A 31-year-oldman with renal cell carcinoma (RCC) presented with symptoms from worsening metastatic disease. During his hospitalization, he acutely developed severe abdominal pain, hypotension, and tachycardia. On examination, abdominal tenderness and guarding, as well as right flank tenderness, were noted. His hemoglobin acutely decreased from 9.5 to 6.2 g/dL (reference range 12 to 18). CT angiogram revealed a ruptured bony metastasis in the right iliac crest (Fig. 1, arrow) and a large right-sided retroperitoneal hematoma (Fig. 1, asterisk), with active extravasation of contrast (Fig. 2, arrow).

Figure 1.
figure 1

CT abdomen (coronal plane), demonstrating a ruptured bony metastasis in the right iliac crest (arrow) and a large right-sided retroperitoneal hematoma (asterisk).

Figure 2.
figure 2

Angiography, with active extravasation of contrast from the metastatic lesion (arrow).

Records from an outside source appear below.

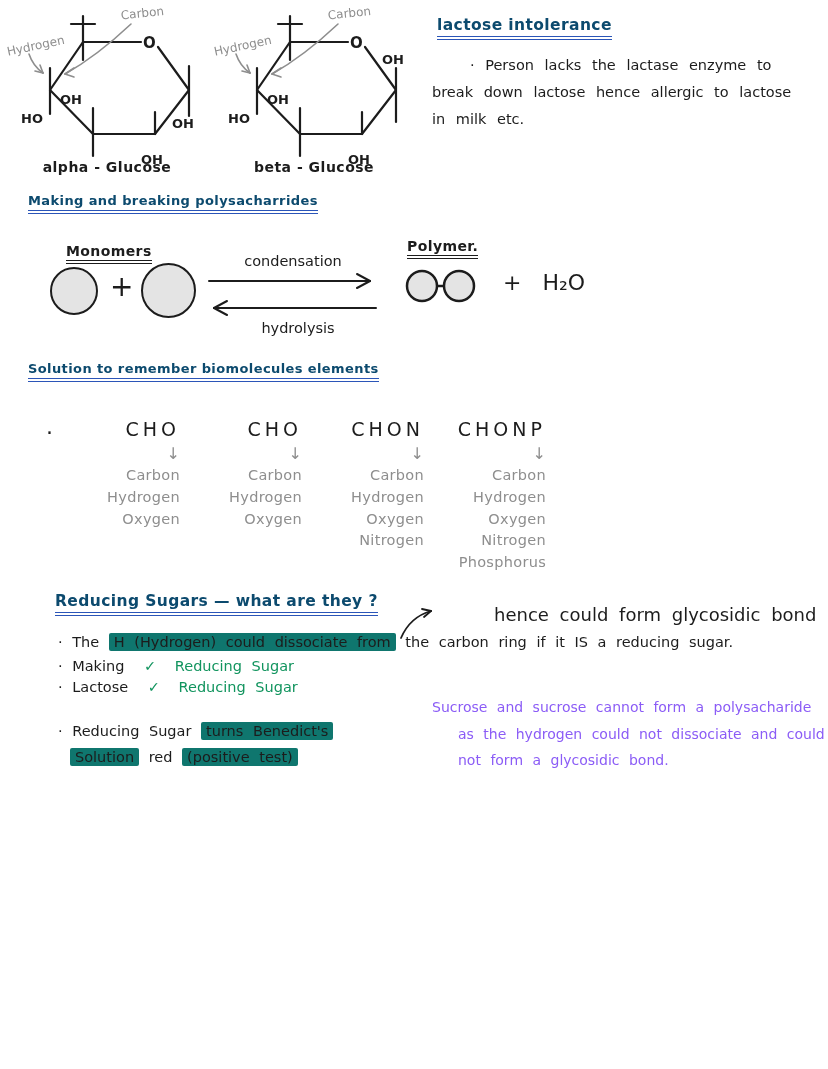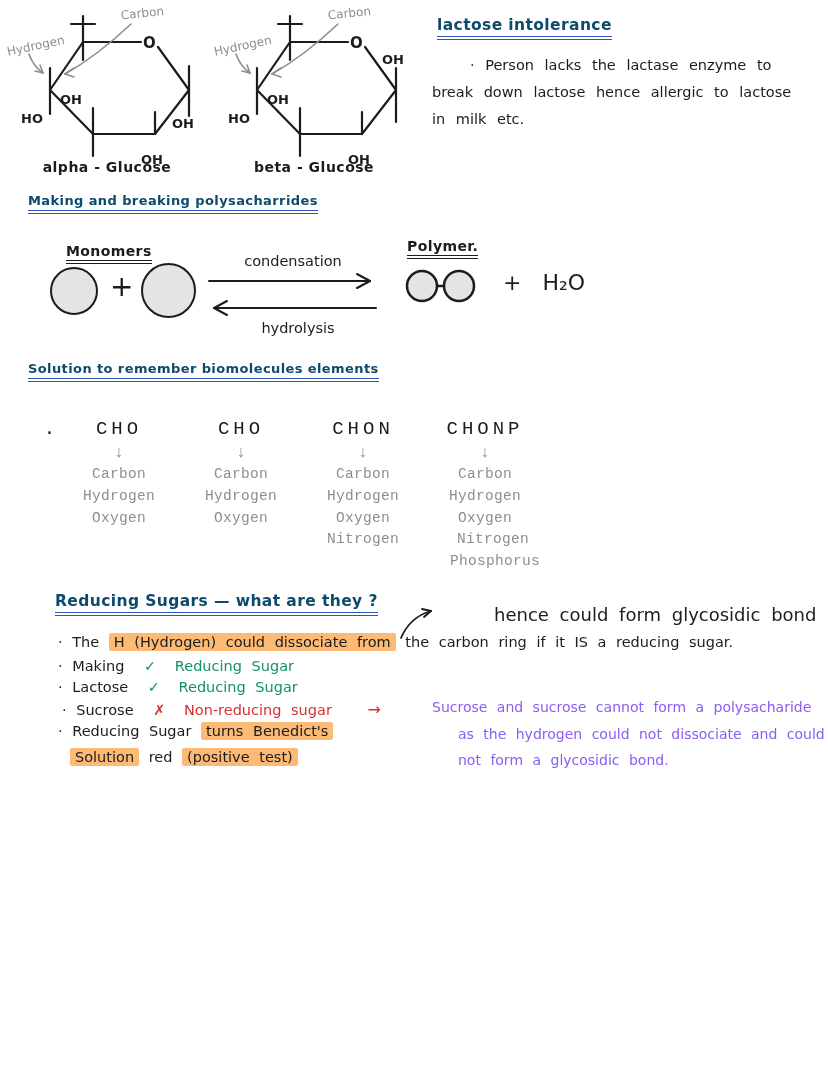--- a/index.html
+++ b/index.html
@@ -5,30 +5,30 @@
   html,body{margin:0;padding:0;background:#fff;}
   .page{position:relative;width:828px;height:1069px;background:#ffffff;overflow:hidden;
         font-family:"DejaVu Sans",sans-serif;color:#1c1c1c;}
   .abs{position:absolute;}
   .heading{color:#0c4a6e;font-weight:600;border-bottom:4px double #2b55b8;
            padding-bottom:2px;letter-spacing:.4px;white-space:nowrap;}
   .h-lg{font-size:13px;}
   .h-sm{font-size:15.5px;}
   .body-text{font-size:14.5px;word-spacing:6px;line-height:1.85;}
   .line{font-size:14.5px;word-spacing:5px;white-space:nowrap;}
-  .hl{background:#fdba74;padding:1px 5px;border-radius:2px;}
+  .hl{background:#0f766e;padding:1px 5px;border-radius:2px;}
   .green{color:#11945e;}
   .redink{color:#d92f2f;}
   .dunder{border-bottom:4px double #1c1c1c;padding-bottom:1px;font-weight:600;font-size:14px;
           letter-spacing:.4px;}
   .circle{border-radius:50%;background:#e4e4e4;border:2.5px solid #1c1c1c;box-sizing:border-box;}
   .plus{font-size:28px;font-weight:500;}
   .pre{white-space:pre;}
   .cols{display:flex;}
-  .col{width:122px;text-align:center;font-family:Liberation Mono, monospace;}
+  .col{width:122px;text-align:right;}
   .formula{font-size:19px;letter-spacing:4px;font-weight:500;white-space:nowrap;}
   .dArrow{color:#8e8e8e;font-size:16px;margin:4px 0 2px 0;}
   .elem{color:#8e8e8e;font-size:14.5px;line-height:1.5;letter-spacing:.3px;}
   .rednote{color:#8b5cf6;font-size:14px;word-spacing:5px;line-height:1.9;white-space:nowrap;}
   .indent{padding-left:26px;}
   .mark{margin-left:10px;margin-right:9px;}
   .itemArrow{margin-left:26px;font-size:16px;}
   svg text{font-family:"DejaVu Sans",sans-serif;}
   .caption{font-size:14px;font-weight:600;letter-spacing:.5px;}
 </style>
@@ -204,26 +204,20 @@
     <span class="green mark">✓</span>
     <span class="green">Reducing Sugar</span>
   </div>
 
   <div class="abs line" style="left:58px;top:679px;">
     <span>· Lactose</span>
     <span class="green mark">✓</span>
     <span class="green">Reducing Sugar</span>
   </div>
 
-  <div class="abs line" style="left:62px;top:700px;">
-    <span>· Sucrose</span>
-    <span class="redink mark">✗</span>
-    <span class="redink">Non-reducing sugar</span>
-    <span class="redink itemArrow">→</span>
-  </div>
 
   <div class="abs line" style="left:58px;top:723px;">
     <span>· Reducing Sugar</span>
     <span class="hl">turns Benedict's</span>
   </div>
   <div class="abs line" style="left:70px;top:749px;">
     <span class="hl">Solution</span>
     <span>red</span>
     <span class="hl">(positive test)</span>
   </div>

Bleeding is experienced by an estimated 10% of patients with advanced cancer and can result from tumor growth, invasion, abnormal tumor vasculature, or tumor regression (1). Spinal metastases complicate 20–35% of RCC cases, with the lumbar spine and pelvis as the most common sites (2, 3). Metastatic lesions in RCC are hypervascular, as are primary lesions (4). Bony metastases in RCC are associated with skeletal-related events (SREs) (2, 3) including pain, pathological fractures, nerve and spinal cord compressions, hypercalcemia, and in this case, life-threatening hemorrhage. Emergent arterial embolization was performed in addition to provision of intravenous fluids and multiple red cell transfusions. Though the hemorrhage was stabilized, the patient succumbed to his disease during hospitalization.